The Chicago Tribune worries that an obvious weapon of choice for a mass killing complicates the gun debate (it was so simple when assault rifles were the only danger), and the ADN claims photos of children holding targets over their chests are about “gun safety.”

There was a time when journalism tried to bring substance to discussions of public policy. Yes, that sometimes still happens, but less and less and less. Now, journalists would rather become the story by riding to the rescue of a downed cyclist when they could have just pulled over on the side of the highway, opened the rear door of their SUV and told him to get in.

But hey, the visuals wouldn’t have been nearly as good.

Or they want to write about someone’s tasteless art as if it were something of a good thing without ever saying why it could be a good thing. Hint: the only good thing that could come out of that art is further gun control.

The media heralds the meaningless and the tasteless , and frets over how a weapon well known for its lethal, close-quarters killing power can be as deadly as an assault rifle with its threatening appearance. And then the media types wonder why Americans hold such a low opinion of most of us in the journalism business.

Like a rational human couldn’t imagine a standard hunting firearm being involved in a school shooting in this country? Like some teenager was incapable of discovering that “few close-combat weapons are as devastating as the combat shotgun,” as Leroy Thomspon writes in the first line of the introduction to his history of “U.S. Combat Shotguns.” 

The only thing surprising about the Santa Fe shooting is that some troubled kid didn’t figure this out sooner. But now that information is out there for the next kid, what do we do?

Do journalists devote weeks to covering protesting school children, the sages of these times, calling for a ban on pump shotguns? Or double-down on the demand government just do something, anything?

There are a lot of people in that camp.

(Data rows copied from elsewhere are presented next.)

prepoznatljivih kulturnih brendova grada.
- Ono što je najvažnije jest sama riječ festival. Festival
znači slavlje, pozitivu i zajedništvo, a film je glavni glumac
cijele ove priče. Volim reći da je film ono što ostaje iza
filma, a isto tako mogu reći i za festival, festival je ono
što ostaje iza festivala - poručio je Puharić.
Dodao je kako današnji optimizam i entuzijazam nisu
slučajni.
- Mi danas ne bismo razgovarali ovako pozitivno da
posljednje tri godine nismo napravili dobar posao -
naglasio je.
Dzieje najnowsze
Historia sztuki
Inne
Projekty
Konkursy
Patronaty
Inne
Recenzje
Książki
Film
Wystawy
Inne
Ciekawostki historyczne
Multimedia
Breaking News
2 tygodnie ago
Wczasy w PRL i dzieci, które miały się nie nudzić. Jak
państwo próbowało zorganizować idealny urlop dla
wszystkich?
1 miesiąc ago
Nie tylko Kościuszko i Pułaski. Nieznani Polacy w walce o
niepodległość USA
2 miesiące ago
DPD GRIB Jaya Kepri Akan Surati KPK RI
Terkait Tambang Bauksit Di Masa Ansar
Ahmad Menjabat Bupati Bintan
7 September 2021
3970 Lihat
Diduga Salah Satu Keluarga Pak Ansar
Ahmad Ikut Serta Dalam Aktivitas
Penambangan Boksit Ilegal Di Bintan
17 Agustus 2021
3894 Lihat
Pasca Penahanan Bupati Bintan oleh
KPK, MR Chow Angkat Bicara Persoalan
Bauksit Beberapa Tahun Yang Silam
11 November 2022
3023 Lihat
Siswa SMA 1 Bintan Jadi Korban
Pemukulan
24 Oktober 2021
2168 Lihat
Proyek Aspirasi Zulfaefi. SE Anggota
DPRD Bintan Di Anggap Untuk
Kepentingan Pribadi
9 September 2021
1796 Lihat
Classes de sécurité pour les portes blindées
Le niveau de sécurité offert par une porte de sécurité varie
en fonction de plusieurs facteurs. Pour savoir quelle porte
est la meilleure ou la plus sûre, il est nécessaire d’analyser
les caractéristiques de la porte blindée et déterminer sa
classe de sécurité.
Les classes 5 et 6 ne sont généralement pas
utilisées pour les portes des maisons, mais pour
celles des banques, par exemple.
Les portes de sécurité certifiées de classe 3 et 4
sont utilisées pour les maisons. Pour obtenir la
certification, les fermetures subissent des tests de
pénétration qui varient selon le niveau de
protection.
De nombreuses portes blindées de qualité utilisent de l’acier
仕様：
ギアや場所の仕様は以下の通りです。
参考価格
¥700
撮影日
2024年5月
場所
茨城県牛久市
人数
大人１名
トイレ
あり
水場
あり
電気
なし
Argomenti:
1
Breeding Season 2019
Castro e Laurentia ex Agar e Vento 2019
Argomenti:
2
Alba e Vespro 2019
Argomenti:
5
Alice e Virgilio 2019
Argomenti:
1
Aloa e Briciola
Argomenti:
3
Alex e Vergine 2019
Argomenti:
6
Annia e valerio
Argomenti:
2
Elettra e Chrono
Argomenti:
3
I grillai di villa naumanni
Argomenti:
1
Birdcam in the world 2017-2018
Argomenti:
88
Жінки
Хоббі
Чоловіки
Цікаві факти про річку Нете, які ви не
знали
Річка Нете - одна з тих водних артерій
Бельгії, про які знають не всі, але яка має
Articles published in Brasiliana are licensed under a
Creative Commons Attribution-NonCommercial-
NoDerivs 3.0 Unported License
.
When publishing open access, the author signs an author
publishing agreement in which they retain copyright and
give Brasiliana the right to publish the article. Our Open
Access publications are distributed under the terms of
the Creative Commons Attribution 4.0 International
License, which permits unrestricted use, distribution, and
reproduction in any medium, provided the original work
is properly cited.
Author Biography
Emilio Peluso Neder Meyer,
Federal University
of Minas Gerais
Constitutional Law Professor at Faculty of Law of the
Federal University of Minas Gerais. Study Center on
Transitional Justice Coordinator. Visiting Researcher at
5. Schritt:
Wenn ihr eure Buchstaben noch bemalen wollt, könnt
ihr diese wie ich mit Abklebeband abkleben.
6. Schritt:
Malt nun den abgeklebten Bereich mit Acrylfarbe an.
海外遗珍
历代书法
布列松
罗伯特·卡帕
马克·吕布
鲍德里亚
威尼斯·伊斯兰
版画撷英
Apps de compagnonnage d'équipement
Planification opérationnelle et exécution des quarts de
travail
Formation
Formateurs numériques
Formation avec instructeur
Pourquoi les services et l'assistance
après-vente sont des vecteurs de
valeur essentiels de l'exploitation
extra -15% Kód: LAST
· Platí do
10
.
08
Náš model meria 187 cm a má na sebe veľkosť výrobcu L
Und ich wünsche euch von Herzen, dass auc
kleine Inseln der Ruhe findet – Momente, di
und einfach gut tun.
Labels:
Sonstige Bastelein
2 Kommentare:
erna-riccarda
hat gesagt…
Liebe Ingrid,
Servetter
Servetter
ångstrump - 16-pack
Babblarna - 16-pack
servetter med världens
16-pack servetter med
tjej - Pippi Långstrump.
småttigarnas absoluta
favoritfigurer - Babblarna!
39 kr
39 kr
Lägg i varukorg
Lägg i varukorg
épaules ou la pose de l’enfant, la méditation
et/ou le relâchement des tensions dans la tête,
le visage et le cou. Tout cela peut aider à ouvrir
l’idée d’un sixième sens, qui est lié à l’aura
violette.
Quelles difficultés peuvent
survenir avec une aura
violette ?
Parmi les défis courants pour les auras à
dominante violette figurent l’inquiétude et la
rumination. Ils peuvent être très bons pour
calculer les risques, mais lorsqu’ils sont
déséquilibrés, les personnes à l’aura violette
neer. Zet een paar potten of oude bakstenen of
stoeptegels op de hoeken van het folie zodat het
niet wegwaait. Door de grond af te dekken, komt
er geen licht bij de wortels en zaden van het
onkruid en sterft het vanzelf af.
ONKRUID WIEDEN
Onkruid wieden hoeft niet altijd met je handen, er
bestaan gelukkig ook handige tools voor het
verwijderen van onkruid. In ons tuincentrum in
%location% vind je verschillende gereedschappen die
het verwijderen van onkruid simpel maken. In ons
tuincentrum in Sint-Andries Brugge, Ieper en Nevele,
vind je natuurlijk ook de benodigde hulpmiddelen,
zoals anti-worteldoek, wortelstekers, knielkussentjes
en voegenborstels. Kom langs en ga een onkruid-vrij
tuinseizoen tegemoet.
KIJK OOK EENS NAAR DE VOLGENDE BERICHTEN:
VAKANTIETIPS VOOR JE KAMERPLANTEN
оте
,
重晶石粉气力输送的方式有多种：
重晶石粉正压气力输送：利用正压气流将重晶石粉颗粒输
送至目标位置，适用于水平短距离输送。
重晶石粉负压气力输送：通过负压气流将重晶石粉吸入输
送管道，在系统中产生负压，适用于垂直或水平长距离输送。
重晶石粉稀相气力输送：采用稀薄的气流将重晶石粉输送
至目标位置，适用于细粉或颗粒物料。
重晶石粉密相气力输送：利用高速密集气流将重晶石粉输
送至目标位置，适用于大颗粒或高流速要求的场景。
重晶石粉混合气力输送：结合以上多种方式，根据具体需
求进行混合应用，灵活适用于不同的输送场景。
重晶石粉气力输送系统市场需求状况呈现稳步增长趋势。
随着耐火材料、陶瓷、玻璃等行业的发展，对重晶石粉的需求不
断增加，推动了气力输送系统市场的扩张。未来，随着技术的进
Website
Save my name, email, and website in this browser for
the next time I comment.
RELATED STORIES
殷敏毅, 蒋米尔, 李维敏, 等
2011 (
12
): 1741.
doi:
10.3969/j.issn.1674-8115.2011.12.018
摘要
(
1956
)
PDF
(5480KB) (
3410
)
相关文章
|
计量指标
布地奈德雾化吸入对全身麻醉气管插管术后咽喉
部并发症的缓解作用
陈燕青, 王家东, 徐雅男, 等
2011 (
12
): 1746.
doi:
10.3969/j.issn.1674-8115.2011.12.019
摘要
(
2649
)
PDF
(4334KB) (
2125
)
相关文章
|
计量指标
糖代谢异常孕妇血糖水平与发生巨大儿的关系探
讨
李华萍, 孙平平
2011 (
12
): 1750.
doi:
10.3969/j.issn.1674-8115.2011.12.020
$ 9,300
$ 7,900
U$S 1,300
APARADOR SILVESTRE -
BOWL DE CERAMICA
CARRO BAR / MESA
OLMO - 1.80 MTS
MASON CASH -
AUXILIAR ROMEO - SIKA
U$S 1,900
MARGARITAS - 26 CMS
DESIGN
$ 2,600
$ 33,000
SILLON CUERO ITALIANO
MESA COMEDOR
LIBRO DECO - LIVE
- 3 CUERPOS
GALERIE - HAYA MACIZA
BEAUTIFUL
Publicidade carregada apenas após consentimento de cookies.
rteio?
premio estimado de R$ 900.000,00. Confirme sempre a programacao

Here’s Wool in her own words again:

“To all of the lawmakers, locally and nationally, you are out of step with the majority of your constituents. We want you to do something, or try something, instead of doing absolutely nothing.”

But what if nothing is the only sensible thing to do? “Primum non nocere” as it goes in the Hippocratic oath.

What if all the attention only fuels more mass shooters, a phenomenon researchers discovered when they took a close look at suicide clusters. 

How about  before anyone does anything, we have a real discussion about what actually might work? Is it possible this is as much about us as about guns? Could it be we could make a difference if we each shouldered  the burden of that old cliché that says the price of freedom is constant vigilance?

Maybe the price of safety is the same.

And maybe the media could help by returning to the important role of furthering the discussion instead of promoting ideologies and obfuscating the facts in the process.

None of this, it must be added, should be taken as a criticism of Wool. It’s easy to understand where she is coming from as it is easy to understand the view of all gun-control advocates. They are afraid. It’s easy to be afraid. It happens to all of us.

It not as easy to understand where the ADN is coming from. The first rule of journalism is simple: Just be honest.

Doing otherwise only damages journalism going forward.

Wool is a gun-control advocate. She created some art to try to promote gun control. It’s her right. Why try to dress her up as a “gun-safety” advocate even if that’s what she wants to be called?

Her idea of gun safety is gun control. Few other people equate the two.

And it is possible Wool has the right idea. It’s possible that if we banned all multiple-round, repeating weapons – revolvers, pump-actions, lever-actions and semi-automatic shotguns, rifles and handguns – (they’re all potential assault weapons) we might be able to put a small dent in firearms deaths someday. If not now, sometime in the future.

But a such a gun ban probably isn’t realistic, especially in Alaska where a fair number of people still depend on firearms to help feed themselves.